The US Department of the Interior (DOI) has given PV in North American a major boost by creating 17 solar energy zones (SEZ) under its new industry roadmap. The zones, which will help promote utility-scale project development by reducing permitting times, are located on 285,000 acres of public land in the southwestern states of Arizona, California, Colorado, Nevada, New Mexico and Utah.
The DOI's decision is partly in response to the 80,000 comments made by developers, stakeholders and residents in the aforementioned states after it released the Supplement to the Draft Programmatic Environmental Impact Statement for Solar Energy Development (Solar PEIS) last December.

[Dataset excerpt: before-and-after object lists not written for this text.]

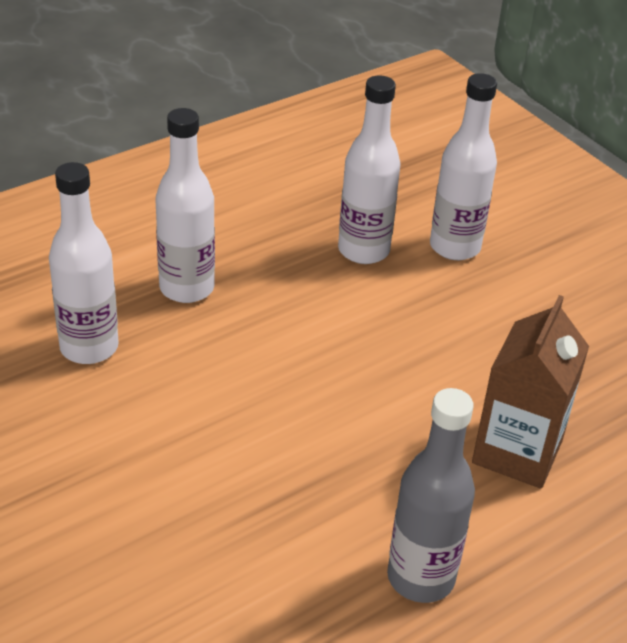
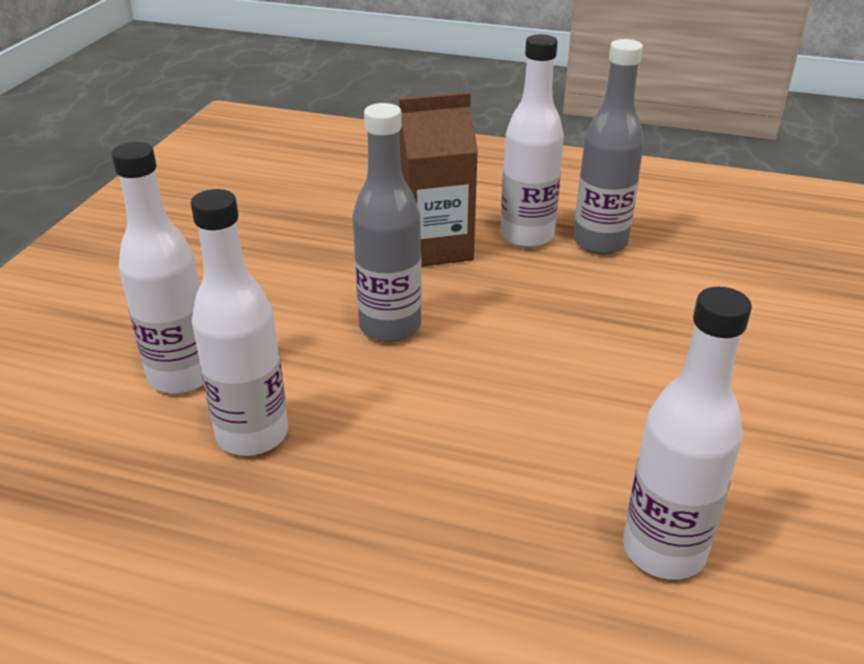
camera: 125 degrees left, 5 degrees down
(187, 288) = (476, 536): white bottle -> white bottle (527, 236)
(418, 360) = (390, 326): none -> grey bottle

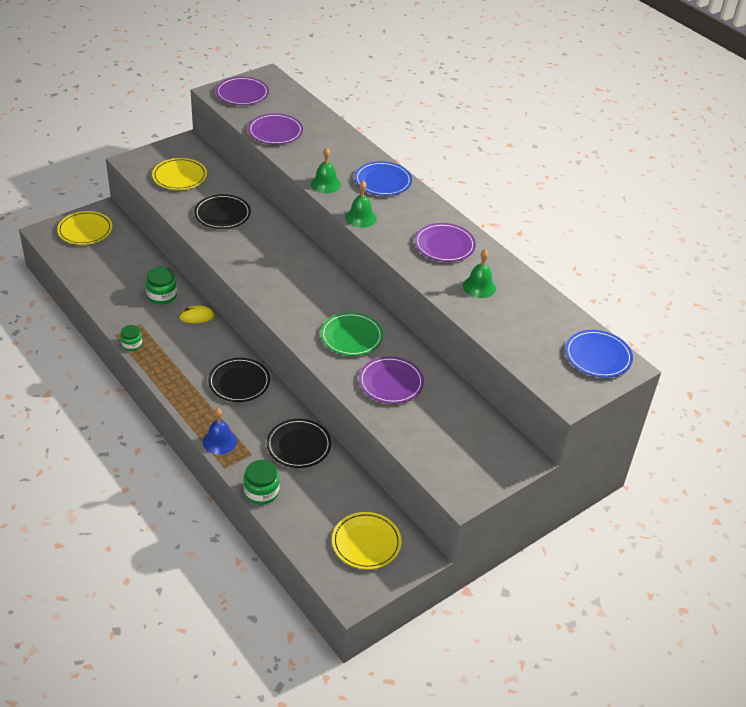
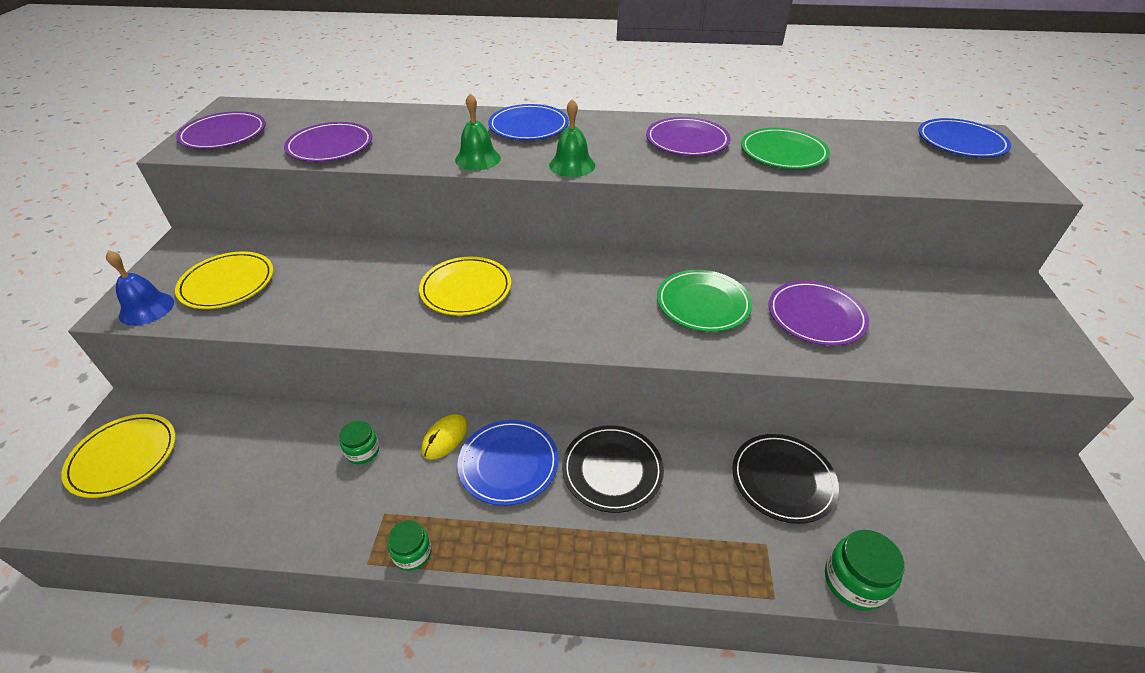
camera: 45 degrees left, 0 degrees up
(162, 295) = (362, 451): green jar -> green jar, size x0.66
(205, 346) = (508, 464): none -> blue plate
(219, 441) = (713, 568): blue bell -> blue bell (146, 308)
(222, 214) = (352, 287): black plate -> none
(366, 542) = (1013, 518): yellow plate -> yellow plate (466, 289)
(479, 287) = (783, 152): green bell -> green plate

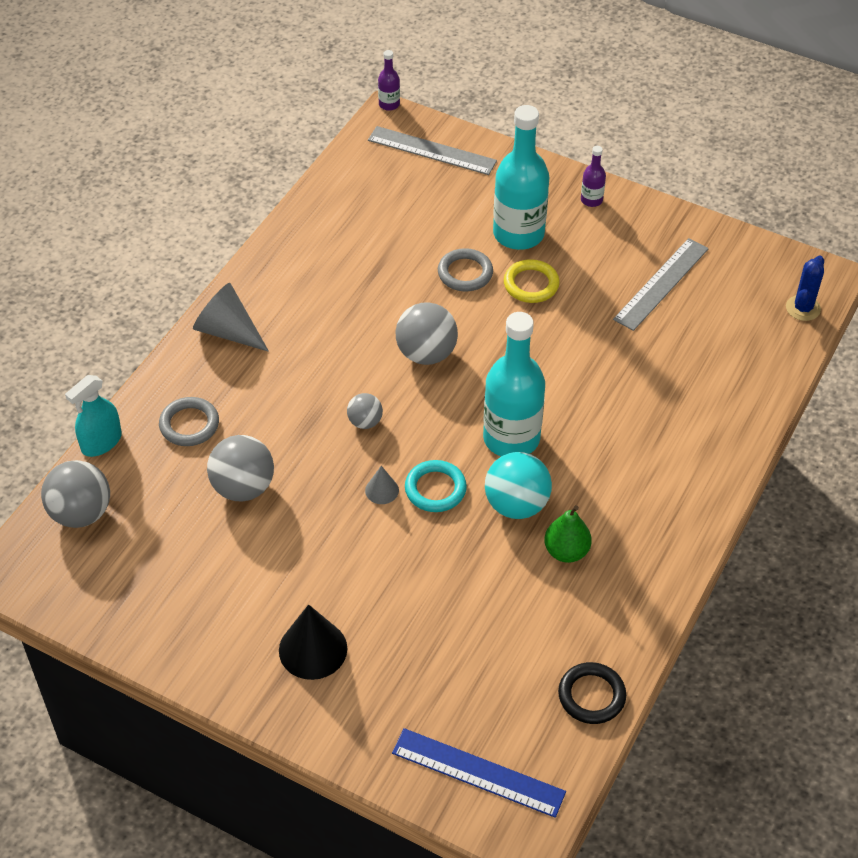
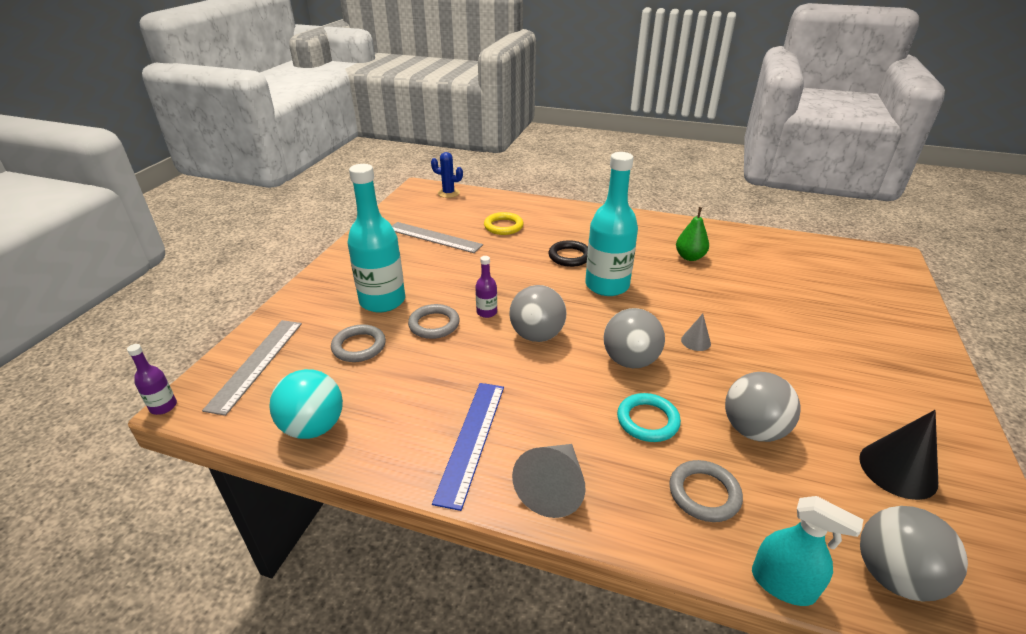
camera: 100 degrees left, 15 degrees down
(313, 649) = (870, 356): black cone -> black cone (898, 470)
(365, 422) = (630, 360): grey ball -> grey ball, size x1.79
(435, 489) = (676, 315): turquoise ring -> turquoise ring (647, 420)
(441, 217) = (359, 346): none -> grey ring
(478, 772) = (878, 275): blue ruler -> blue ruler (471, 440)
(516, 505) = (665, 278): turquoise ball -> turquoise ball (313, 427)
(531, 284) = (443, 290): yellow ring -> yellow ring (503, 226)
(591, 200) = (342, 270): purple bottle -> purple bottle (487, 312)
(591, 696) = (785, 242): black ring -> black ring (569, 256)

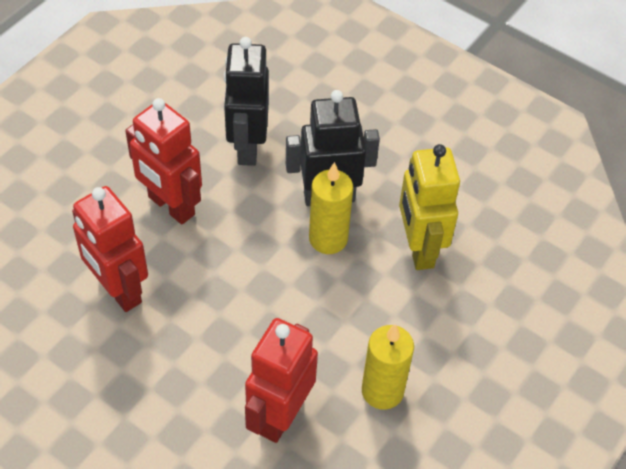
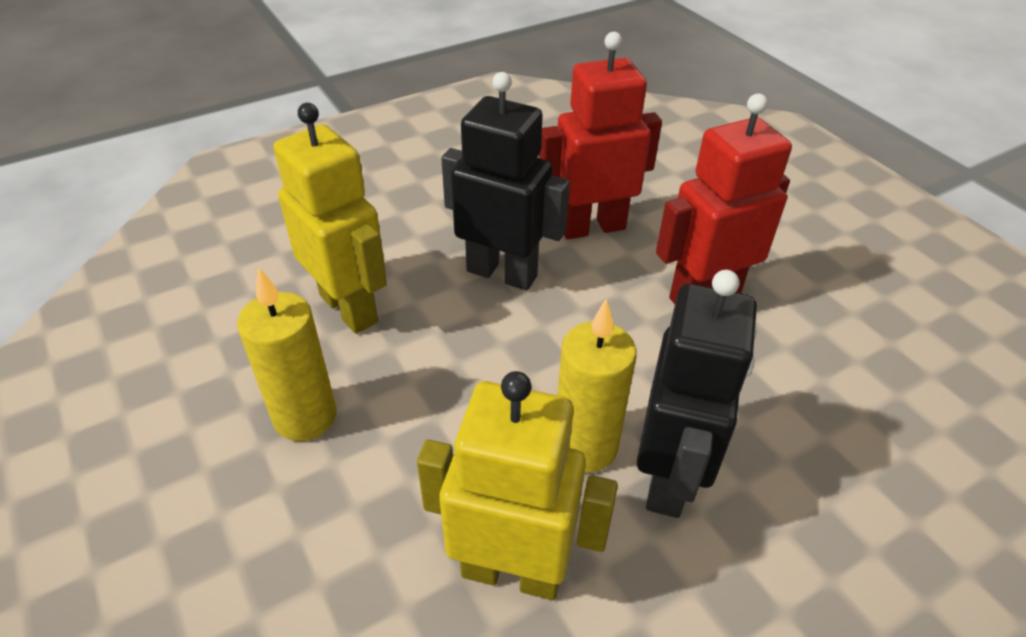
camera: 115 degrees right, 10 degrees down
(247, 147) = (801, 405): black robot -> black robot (502, 273)
(280, 415) = (349, 308): red robot -> yellow robot

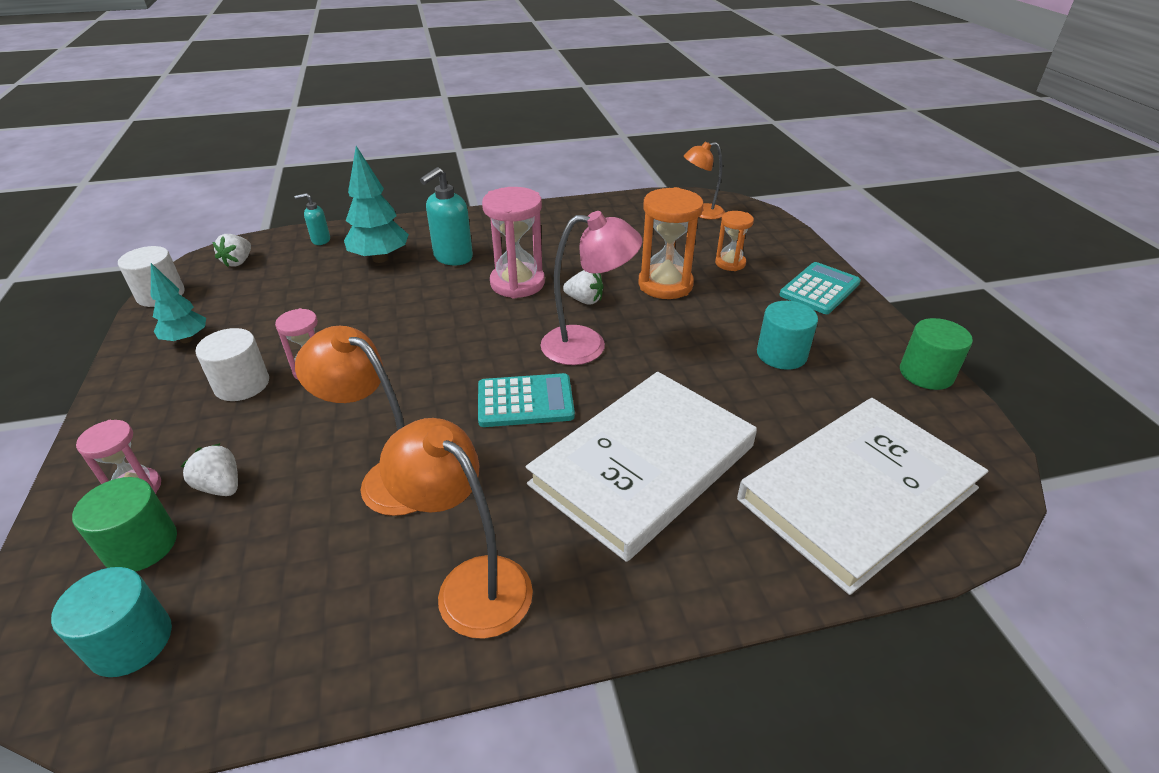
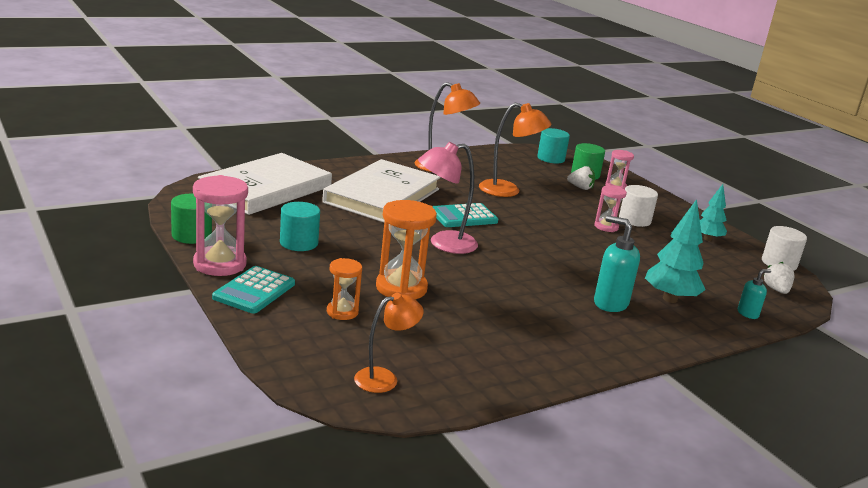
camera: 160 degrees right, 15 degrees down
(452, 257) = (610, 303): turquoise soap dispenser -> turquoise soap dispenser turned 75 degrees counterclockwise
(517, 283) = (530, 283): pink hourglass -> pink hourglass (220, 264)
(584, 300) = (464, 272): white strawberry -> none

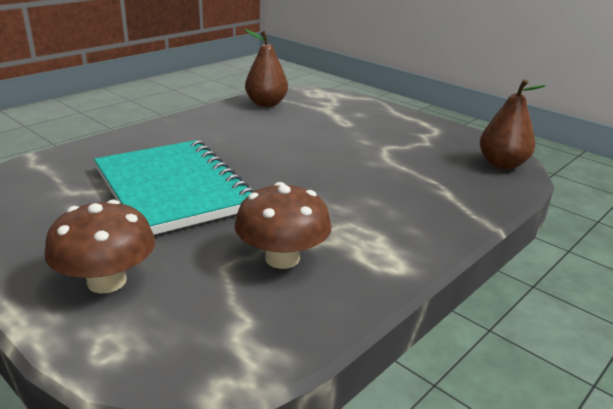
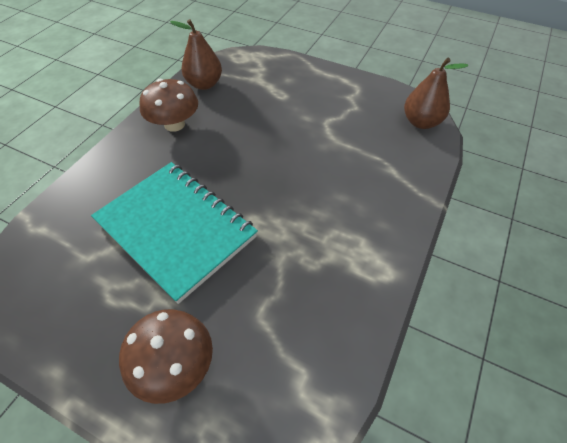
camera: 15 degrees left, 25 degrees up
(282, 258) = (300, 291): brown mushroom -> brown mushroom (174, 124)

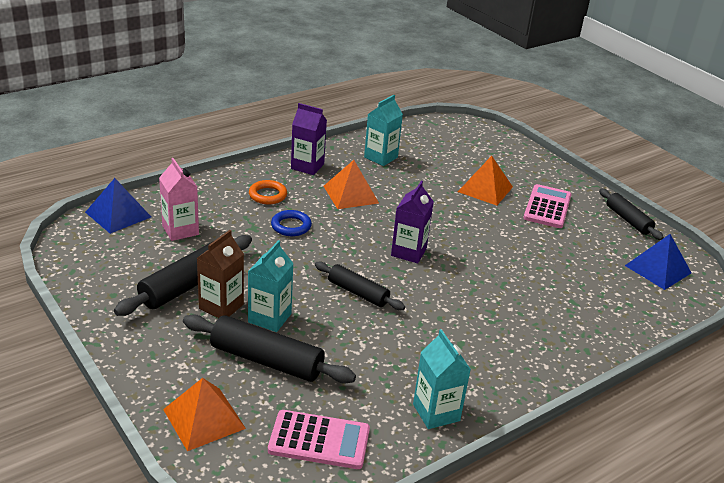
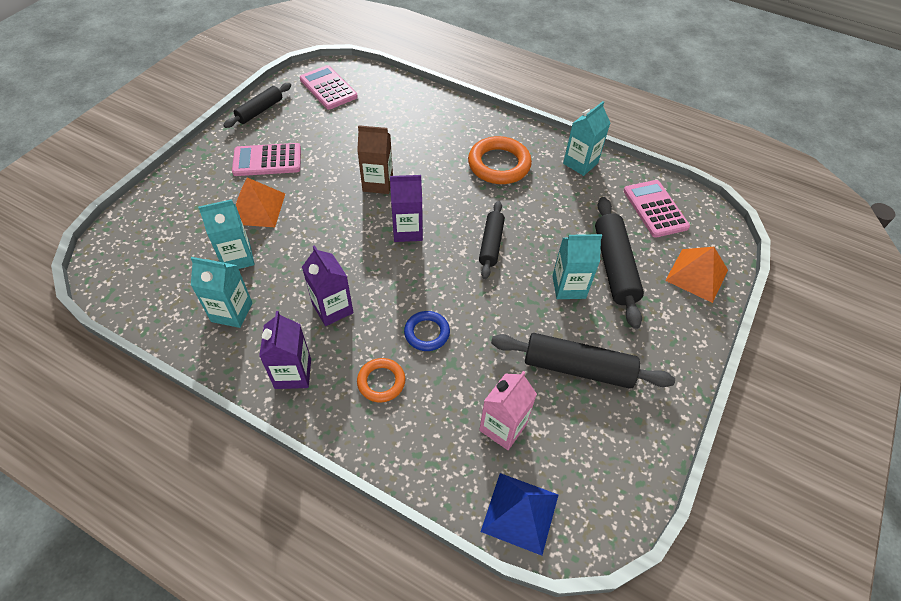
camera: 115 degrees left, 20 degrees up
(221, 306) = (583, 326): brown carton -> brown carton (377, 183)
(350, 194) = (332, 308): orange pyramid -> purple carton
(433, 170) = (237, 258): none -> turquoise carton
(469, 343) = (499, 164): none -> orange ring
(658, 269) = (328, 88): blue pyramid -> pink calculator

“This Solar PEIS establishes for the first time a blueprint for landscape-level planning that will help facilitate smarter siting of solar energy projects,” said Interior Secretary Ken Salazar. “[It] lays a solid foundation for an enduring, sustainable solar energy future for our nation.”
The rejigging of the Solar PEIS saw seven proposed SEZs — in Arizona, California and New Mexico — abandoned due to development constraints or serious resource conflicts, while the sites which made the cut were altered for logistical reasons and to minimise potential conflicts with the local environment.
Research is already underway to unearth sites for potential new SEZs, with the Arizona Restoration Energy Design Program, the West Chocolate Mountains Renewable Energy Evaluation and the California Desert Renewable Energy Conseravtion Plan all enlisted to help with the search.
Away from the SEZs, the DOI is continuing to put its weight behind utility-scale solar developments on public land elsewhere — In the past 24 months, the department has approved 13 major commercial-scale solar facilities.